DORA’s software delivery metrics provide an effective way of measuring outcomes of software delivery processes. They are split into two categories: throughput and stability. The report found that “AI adoption is negatively impacting software delivery performance”, and the “negative impact on delivery stability is larger”.

Sacrificing throughput with AI

Throughput measures the velocity of changes in software that are being made, that is, how quickly and how frequently software teams can ship changes to production. Throughput is all about how efficient and responsive a team can be.

The report hypothesises that “the fundamental paradigm shift that AI has produced in terms of respondent productivity and code generation speed may have caused the field to forget one of DORA’s most basic principles — the importance of small batch sizes.” Since AI code generation will often spit out huge batches of code in one fell swoop, pull requests are getting larger. Larger pull requests and changes are much more difficult and time-consuming to review thoroughly for edge-cases and potential issues.

Speaking from experience, code reviewers are more likely to skim over large changes and miss important details; walls of impenetrable code are much more difficult to process and interpret by a real human brain than smaller changes, amidst an already busy work-day. Whilst combing through that +11456 -7892 code review, you’re probably thinking about all those lines of code you need to write yourself in order to stay “productive”.
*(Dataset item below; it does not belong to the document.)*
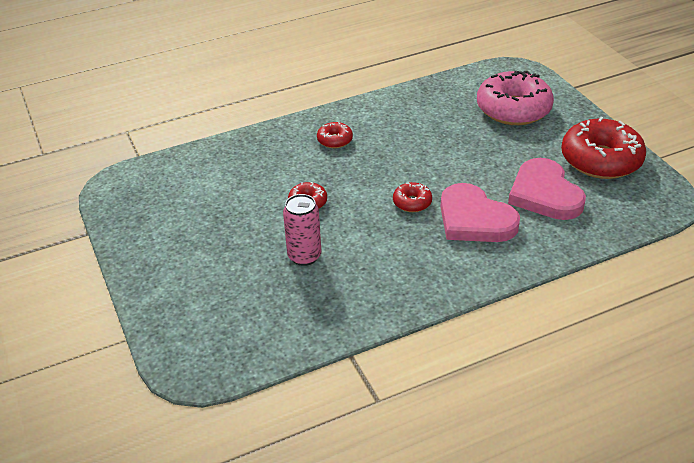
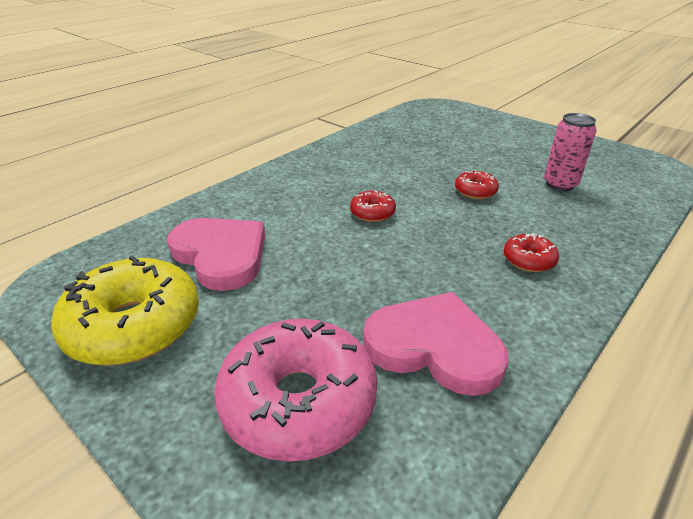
camera: 155 degrees right, 5 degrees down
pink can [283,194,321,266] -> pink can moved to [544,113,596,191]
pink heart [441,183,520,242] -> pink heart moved to [363,292,509,396]
red donut [561,117,646,179] -> yellow donut [51,256,199,366]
Of course, there are tools that provide AI-assisted code reviews. But if we, as developers, do not trust AI to produce maintainable and reviewable code, why should we trust AI to review it? If you find yourself constantly reviewing large pull requests with a lot of AI generated code, you’re probably sacrificing throughput. You might not be shipping as fast.

Sacrificing stability with AI

Stability measures the quality of software changes delivered, and the team’s ability to fix bugs. Stability is measured using a combination of change fail percentage, which is the percentage of deployments to production that require hot-fixes or rollbacks, and failed deployment recovery time. A lower change fail percentage means the team has a reliable delivery process, and a lower recovery time indicates more resilient and responsive systems.

The report suggests that it’s “possible that we’re gaining speed through an over-reliance on AI for assisting in the process or trusting code generated by AI a bit too much.” I would argue that speed here is the illusion of speed, and the concept of “over-reliance” is key here, especially in the context of the new vibe coding meta. Vibe coding is about being dependent on AI code generation. Describe the app or code you want, and let an LLM take care of it for you. Ask it for a few edits. Ship it.

The report states that a developer’s productivity “is likely to increase by approximately 2.1% when an individual’s AI adoption is increased by 25%”. Vibe coding and any sort of AI adoption is attractive because it feels fast; it feels more productive. Now, I’m not proposing that professional software developers are going all-in on vibe coding, but increased adoption of AI and reported productivity increases poses a risk to software stability. We think we’re going faster, but we may be shipping poorer quality software and more broken changes, because we’re putting our trust in AI generated code too much.

Data from the industry is proving that vibe coders are shipping unstable applications, reporting outages and critical security vulnerabilities in their apps, losing months of work that didn’t use version control, and the anecdotal struggle to finish vibe-coded apps. If professional software development teams do not stay vigilant with their use of AI, they run the risk of sacrificing stability.

Plus, if you’re moving fast, but always having to pick up the pieces caused by over-zealous AI code generation, are you really being more productive?